Дон Лукас мгновенно одумался, залепетал: «Успокойтесь, успокойтесь», – и попытался утихомирить меня, благостно помахивая правой рукой. Без сомнения, он вспоминал уколы острых перьев, липкий клей, вязкие хлебные шарики, нестерпимый зуд после пикапики. Потом спросил медовым голосом, обращаясь ко мне против обыкновения на «ты»:

– Так, значит, ты отказываешься?

– Да! Отказываюсь без-о-го-во-роч-но! – заявил я, подчеркивая каждый слог этого слова, подхваченного в предвыборных распоряжениях татиты.

Все ученики в ужасе открыли рты, решив, что словечко это было страшным проклятием, предвестием еще более страшного столкновения, но вскоре успокоились, увидев, что дон Лукас встал и, от волнения снова обращаясь ко мне на «ты», произнес:

– Но я не принимаю твоего отказа, не могу принять его… В тебе много, очень много собственного достоинства, сын мой. Этот мальчик далеко пойдет, берите с него пример! – добавил он, указуя на меня с одобрением, окончательно сбившим с толку моих ошеломленных товарищей. – Достоинство превыше всего!.. Маурисио Гомес Эррера по-прежнему будет выполнять обязанности наставника, а Педро Васкес понесет наложенное на него наказание. Я сказал… И молчать!

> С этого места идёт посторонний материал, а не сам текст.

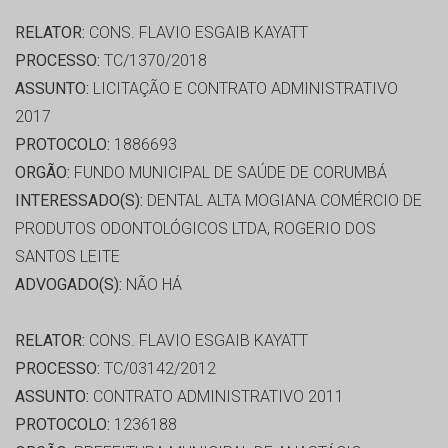
RELATOR:
CONS. FLAVIO ESGAIB KAYATT
PROCESSO:
TC/1370/2018
ASSUNTO:
LICITAÇÃO E CONTRATO ADMINISTRATIVO
2017
PROTOCOLO:
1886693
ORGÃO:
FUNDO MUNICIPAL DE SAÚDE DE CORUMBÁ
INTERESSADO(S):
DENTAL ALTA MOGIANA COMÉRCIO DE
PRODUTOS ODONTOLÓGICOS LTDA, ROGERIO DOS
SANTOS LEITE
ADVOGADO(S):
NÃO HÁ
RELATOR:
CONS. FLAVIO ESGAIB KAYATT
PROCESSO:
TC/03142/2012
ASSUNTO:
CONTRATO ADMINISTRATIVO 2011
PROTOCOLO:
1236188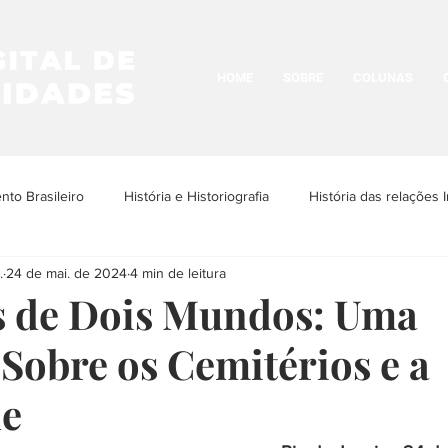
HOME
SOBRE
COLUNAS
to Brasileiro
História e Historiografia
História das relações I
.
24 de mai. de 2024
4 min de leitura
os Povos Indígenas
História e Cultura LGBTQIA+
Historia da N
s de Dois Mundos: Uma
 Sobre os Cemitérios e a
História Urbana
História das Religiões
História das Ima
de
ria da Arquitetura
História das ditaduras
História da arte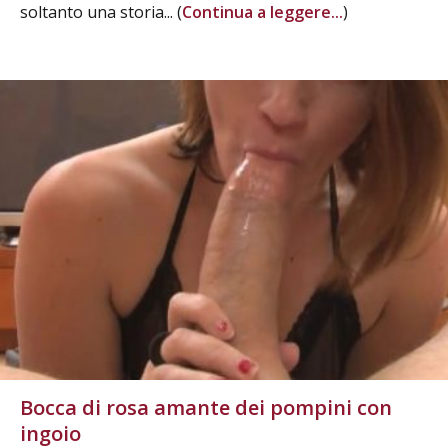
soltanto una storia... (
Continua a leggere...
)
Bocca di rosa amante dei pompini con
ingoio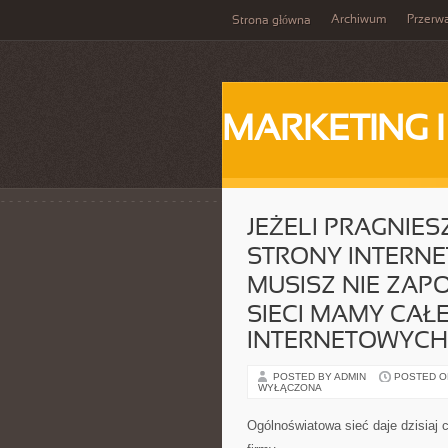
Archiwum
Przerw
Strona główna
MARKETING 
JEŻELI PRAGNIES
STRONY INTERNE
MUSISZ NIE ZAPO
SIECI MAMY CA
INTERNETOWYCH
POSTED BY ADMIN
POSTED ON 
WYŁĄCZONA
Ogólnoświatowa sieć daje dzisiaj 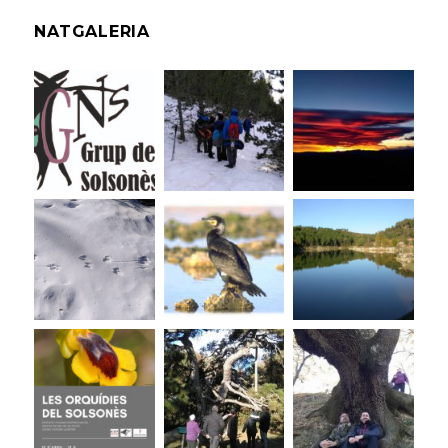
NATGALERIA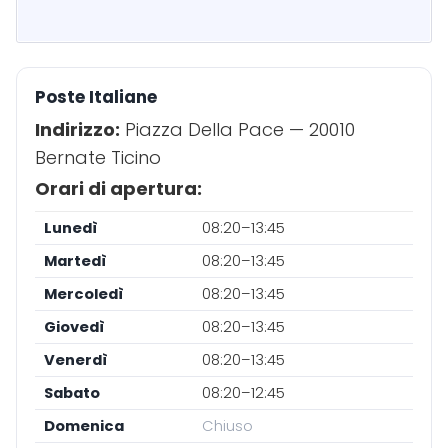
Poste Italiane
Indirizzo:
Piazza Della Pace — 20010
Bernate Ticino
Orari di apertura:
Lunedì
08:20–13:45
Martedì
08:20–13:45
Mercoledì
08:20–13:45
Giovedì
08:20–13:45
Venerdì
08:20–13:45
Sabato
08:20–12:45
Domenica
Chiuso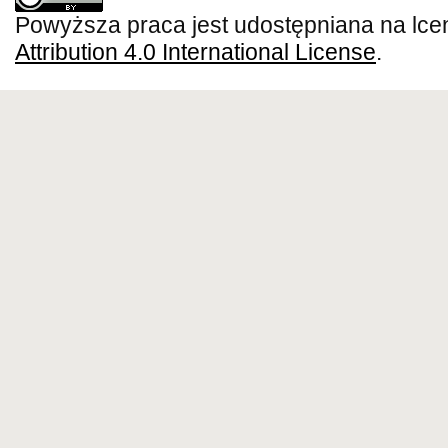
Powyższa praca jest udostępniana na lce
Attribution 4.0 International License
.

Класс и так онемел в полном одурении; это «молчать!» было одним из последних средств, к которьш власть прибегает в трудную минуту, когда ей грозит опасность, дабы не допустить ни всплеска возмущения; это «молчать!» было, в сущности, объявлением осадного положения, которое я не преминул использовать во имя правого дела, выполняя одновременно роль армии и полиции.

Один лишь Васкес осмелился на попытку протеста, пробормотав не то в негодовании, не то в слезах:

– Но, сеньор!..

– Молчать, я сказал!.. И еще два часа, уже от моего имени.

Привычный к послушанию Васкес умолк и смирно уселся на свою скамью, а у меня от распиравшего грудь удовлетворенного тщеславия пылали щеки, сияла на лице улыбка и горели глаза.